Disney reported 26 million ESPN+ subscribers in FY Q4 2023, up 3% since July but at a lower average revenue per user ($5.34, down from $5.45). This is the flip side of linear distribution, where ESPN distributes six different channels and the top two reach 72.5 million households. ESPN, alone, has an average estimated carriage fee of $9.42 per sub per month or almost 2x per subscriber at nearly 3x the scale of ESPN+.
Second, Netflix reaches an estimated 70 million subscribers in the U.S. at an average revenue per member of $16.16, or 3x that of ESPN+ and 1.7x ESPN’s affiliate fee. This captures the meat of Sarandos’ argument that with livestreaming Netflix could build an F1 “flywheel” within its platform, and then shuttle subscribers between docuseries, live events and races over a year. Meanwhile, a digital ESPN platform would be stuck with the challenge of marketing races, only, to an exponentially smaller scale audience.
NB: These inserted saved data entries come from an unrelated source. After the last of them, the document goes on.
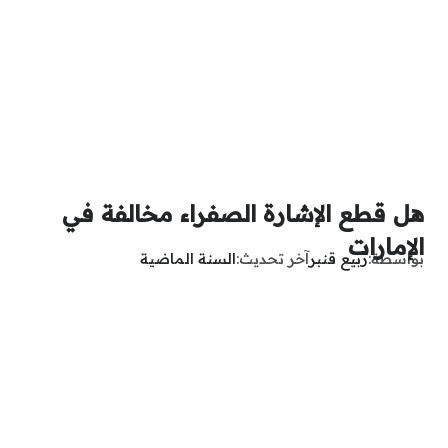
هل قطع الإشارة الصفراء مخالفة في
الإمارات
بواسطة
ربيع قنبر
آخر تحديث
السنة الماضية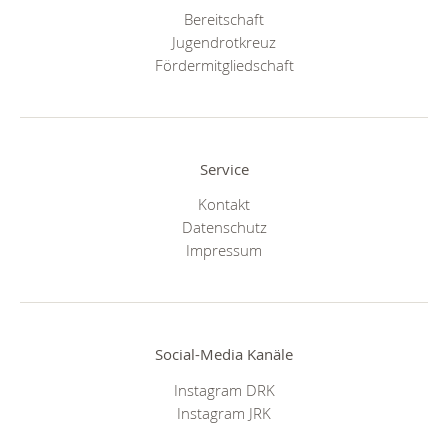
Bereitschaft
Jugendrotkreuz
Fördermitgliedschaft
Service
Kontakt
Datenschutz
Impressum
Social-Media Kanäle
Instagram DRK
Instagram JRK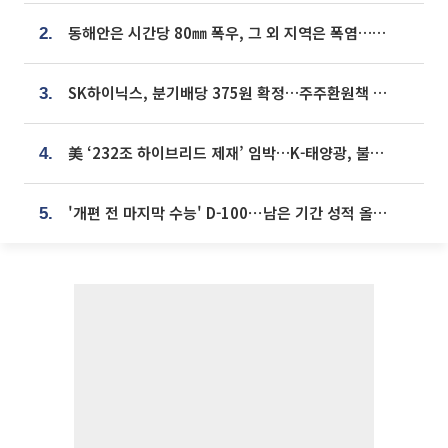
동해안은 시간당 80㎜ 폭우, 그 외 지역은 폭염…‘극과 극 날씨’
2.
SK하이닉스, 분기배당 375원 확정…주주환원책 9월로 앞당겨 발표
3.
美 ‘232조 하이브리드 제재’ 임박…K-태양광, 불확실성 털고 날개 다나
4.
'개편 전 마지막 수능' D-100⋯남은 기간 성적 올릴 전략은
5.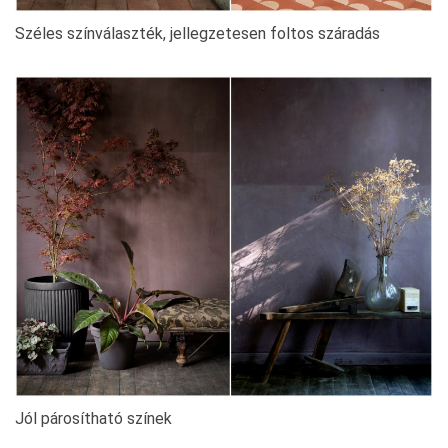
Széles színválaszték, jellegzetesen foltos száradás
Jól párosítható színek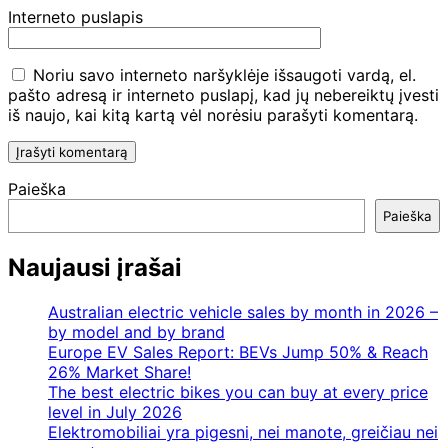
Interneto puslapis
Noriu savo interneto naršyklėje išsaugoti vardą, el.
pašto adresą ir interneto puslapį, kad jų nebereiktų įvesti
iš naujo, kai kitą kartą vėl norėsiu parašyti komentarą.
Paieška
Paieška
Naujausi įrašai
Australian electric vehicle sales by month in 2026 –
by model and by brand
Europe EV Sales Report: BEVs Jump 50% & Reach
26% Market Share!
The best electric bikes you can buy at every price
level in July 2026
Elektromobiliai yra pigesni, nei manote, greičiau nei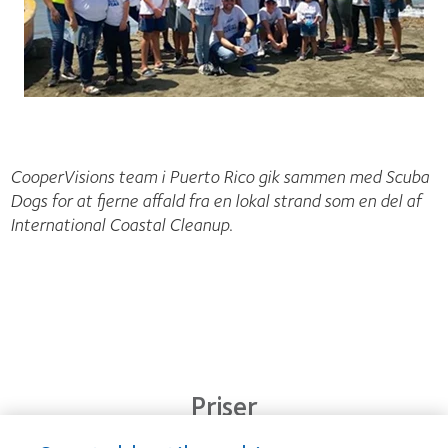
CooperVisions team i Puerto Rico gik sammen med Scuba
Dogs for at fjerne affald fra en lokal strand som en del af
International Coastal Cleanup.
Priser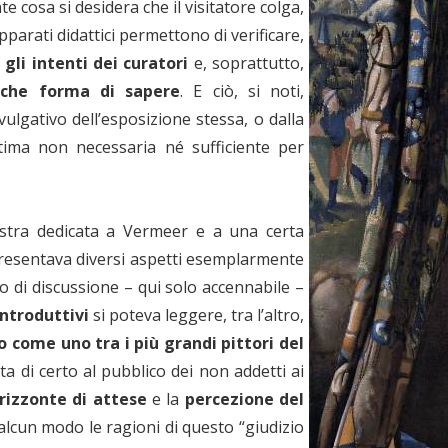
 cosa si desidera che il visitatore colga,
apparati didattici permettono di verificare,
 gli intenti dei curatori
e, soprattutto,
lche forma di sapere
. E ciò, si noti,
ulgativo dell’esposizione stessa, o dalla
ltima non necessaria né sufficiente per
stra dedicata a Vermeer e a una certa
presentava diversi aspetti esemplarmente
o di discussione – qui solo accennabile –
introduttivi
si poteva leggere, tra l’altro,
 come uno tra i più grandi pittori del
ta di certo al pubblico dei non addetti ai
orizzonte di attese
e la
percezione del
 alcun modo le ragioni di questo “giudizio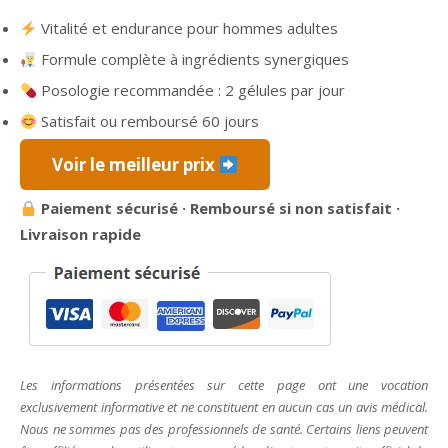
prix
prix
Vitalité et endurance pour hommes adultes
initial
actuel
Formule complète à ingrédients synergiques
était :
est :
54,90 €.
36,65 €.
Posologie recommandée : 2 gélules par jour
Satisfait ou remboursé 60 jours
Voir le meilleur prix
Paiement sécurisé · Remboursé si non satisfait ·
Livraison rapide
Les informations présentées sur cette page ont une vocation
exclusivement informative et ne constituent en aucun cas un avis médical.
Nous ne sommes pas des professionnels de santé. Certains liens peuvent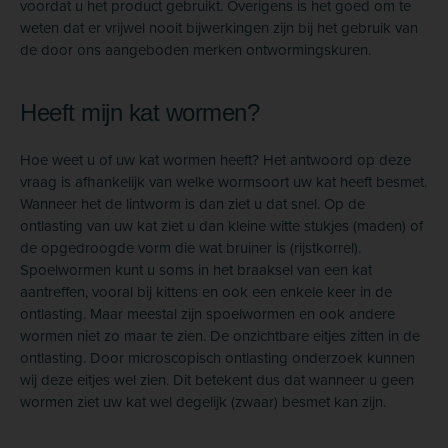
voordat u het product gebruikt. Overigens is het goed om te
weten dat er vrijwel nooit bijwerkingen zijn bij het gebruik van
de door ons aangeboden merken ontwormingskuren.
Heeft mijn kat wormen?
Hoe weet u of uw kat wormen heeft? Het antwoord op deze
vraag is afhankelijk van welke wormsoort uw kat heeft besmet.
Wanneer het de lintworm is dan ziet u dat snel. Op de
ontlasting van uw kat ziet u dan kleine witte stukjes (maden) of
de opgedroogde vorm die wat bruiner is (rijstkorrel).
Spoelwormen kunt u soms in het braaksel van een kat
aantreffen, vooral bij kittens en ook een enkele keer in de
ontlasting. Maar meestal zijn spoelwormen en ook andere
wormen niet zo maar te zien. De onzichtbare eitjes zitten in de
ontlasting. Door microscopisch ontlasting onderzoek kunnen
wij deze eitjes wel zien. Dit betekent dus dat wanneer u geen
wormen ziet uw kat wel degelijk (zwaar) besmet kan zijn.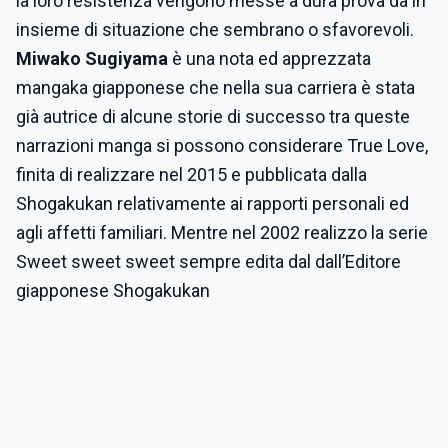
la loro resistenza vengono messe a dura prova da in
insieme di situazione che sembrano o sfavorevoli.
Miwako Sugiyama
è una nota ed apprezzata
mangaka giapponese che nella sua carriera è stata
già autrice di alcune storie di successo tra queste
narrazioni manga si possono considerare True Love,
finita di realizzare nel 2015 e pubblicata dalla
Shogakukan relativamente ai rapporti personali ed
agli affetti familiari. Mentre nel 2002 realizzo la serie
Sweet sweet sweet sempre edita dal dall’Editore
giapponese Shogakukan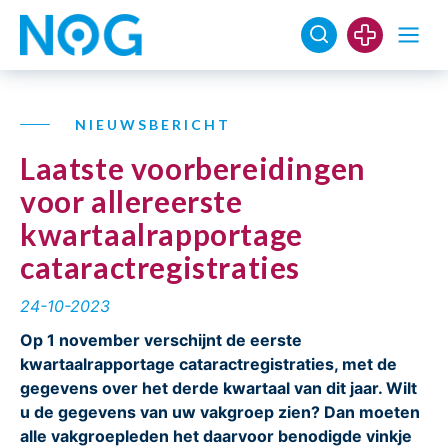
NIEUWSBERICHT
Laatste voorbereidingen
voor allereerste
kwartaalrapportage
cataractregistraties
24-10-2023
Op 1 november verschijnt de eerste
kwartaalrapportage cataractregistraties, met de
gegevens over het derde kwartaal van dit jaar. Wilt
u de gegevens van uw vakgroep zien? Dan moeten
alle vakgroepleden het daarvoor benodigde vinkje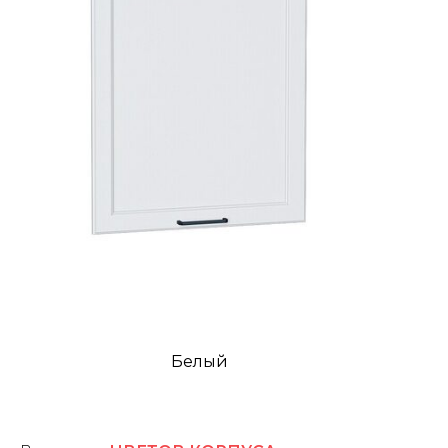
Белый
Last, the global distribution of "The Netflix Cup” event and predominantly global audience for the Las Vegas races imply the economics for sports rights deals in streaming must evolve towards pricing that reflects the economics of global streaming distribution. There is also the implication that advertising deals must go global, too.
Sarandos’ Global Vision vs. Malone & Iger's Local Vision
That poses two challenges to Iger’s digital vision for ESPN. The first is that after Disney’s recent deal with Charter, cable and streaming “are kind of tied to the hip”, as Liberty Media Chairman John Malone recently explained to CNBC. The logic of that deal was to prevent linear consumers from buying access to ESPN content like Formula One races twice (once for streaming and once for linear). So Charter provides ESPN+, and then later the ESPN DTC service, to subscribers in the Spectrum TV Select Plus tier at no additional fee. If Malone’s vision wins out, Netflix will be an exclusively digital platform delivering sports content but ESPN DTC will not.
Second, unlike Malone, Sarandos is both thinking and executing with a global logic for distribution and marketing economics for sports distribution. Sarandos' sales pitch is unusually clear about his desire not to pursue U.S. sports rights. That contrasts with Iger’s Disney being stuck in the routine of needing to acquire expensive sports rights to protect the future of the ESPN business. This contrast is best reflected in the quote from Las Vegas Grand Prix CEO Renee Wilhem, above.
After the Las Vegas Grand Prix, the broad brushstrokes of a long-term sales pitch for Netflix to F1 have emerged. In an ideal world, Netflix can capture audiences globally via both livestreaming and subscription streaming that ESPN simply cannot either locally or globally. F1 will not need to split up the rights to aggregate and monetize the most passionate audiences.
This argument is equal parts logic and speculation. But, having witnessed fans get priced out of tickets—a three-day grandstand ticket cost up to $2,500—and hotel rooms—a couple told me they had paid $26,500 for a suite overlooking the straightaway of the Las Vegas Strip—it is obvious Netflix will enable those fans and millions of others to have an intimate experience with the race via livestreaming and via behind-the-scenes content.
If Netflix can obtain global streaming rights that includes the U.S.—a concededly thorny big "if" given the patchwork of agreements F1 has around the world—it has the opportunity build a global, digital platform-exclusive flywheel for F1 fans that Disney simply cannot deliver for ESPN, despite all of its historical strengths in building flywheels.